Let’s try to classify the `ca01` file, which is under the “news” category.

In [17]:
classifier.classify(extract_word_presence_absence_features(brown.words('ca01')))

'news'

We will now try classifying our own text. It needs to be long enough to contain a significant number of the top 1500 words, and needs to belong to a clear category.

We will use the first section of the prologue of the Catechism of the Catholic Church, which should be classified under “religion”.

In [18]:
catechism_text = '''1 God, infinitely perfect and blessed in himself, in a plan of sheer goodness
                    freely created man to make him share in his own blessed life. For this reason,
                    at every time and in every place, God draws close to man. He calls man to seek
                    him, to know him, to love him with all his strength. He calls together all men,
                    scattered and divided by sin, into the unity of his family, the Church. To
                    accomplish this, when the fullness of time had come, God sent his Son as
                    Redeemer and Saviour.
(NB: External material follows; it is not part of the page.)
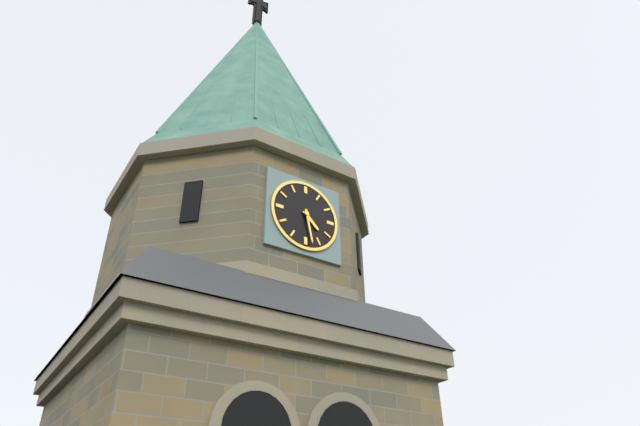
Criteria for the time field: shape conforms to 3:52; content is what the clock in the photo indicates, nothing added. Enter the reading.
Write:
4:28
In his Son and through him, he invites men to become, in
                    the Holy Spirit, his adopted children and thus heirs of his blessed life.
                    2 So that this call should resound throughout the world, Christ sent forth the
                    apostles he had chosen, commissioning them to proclaim the gospel: "Go
                    therefore and make disciples of all nations, baptizing them in the name of the
                    Father and of the Son and of the Holy Spirit, teaching them to observe all that
                    I have commanded you; and lo, I am with you always, to the close of the age."
                    Strengthened by this mission, the apostles "went forth and preached everywhere,
                    while the Lord worked with them and confirmed the message by the signs that
                    attended it."
                    3 Those who with God's help have welcomed Christ's call and freely responded to
                    it are urged on by love of Christ to proclaim the Good News everywhere in the
                    world. This treasure, received from the apostles, has been faithfully guarded
                    by their successors. All Christ's faithful are called to hand it on from
                    generation to generation, by professing the faith, by living it in fraternal
                    sharing, and by celebrating it in liturgy and prayer.'''

In [19]:
from nltk.tokenize import RegexpTokenizer

tokenizer = RegexpTokenizer(r'\w+')
catechism_text_tokens = filter_out_stopwords(tokenizer.tokenize(catechism_text.lower()))
catechism_text_tokens = [w for w in catechism_text_tokens if w.isalpha()]
catechism_text_tokens[:5]

['god', 'infinitely', 'perfect', 'blessed', 'plan']

In [20]:
classifier.classify(extract_word_presence_absence_features(catechism_text_tokens))

'learned'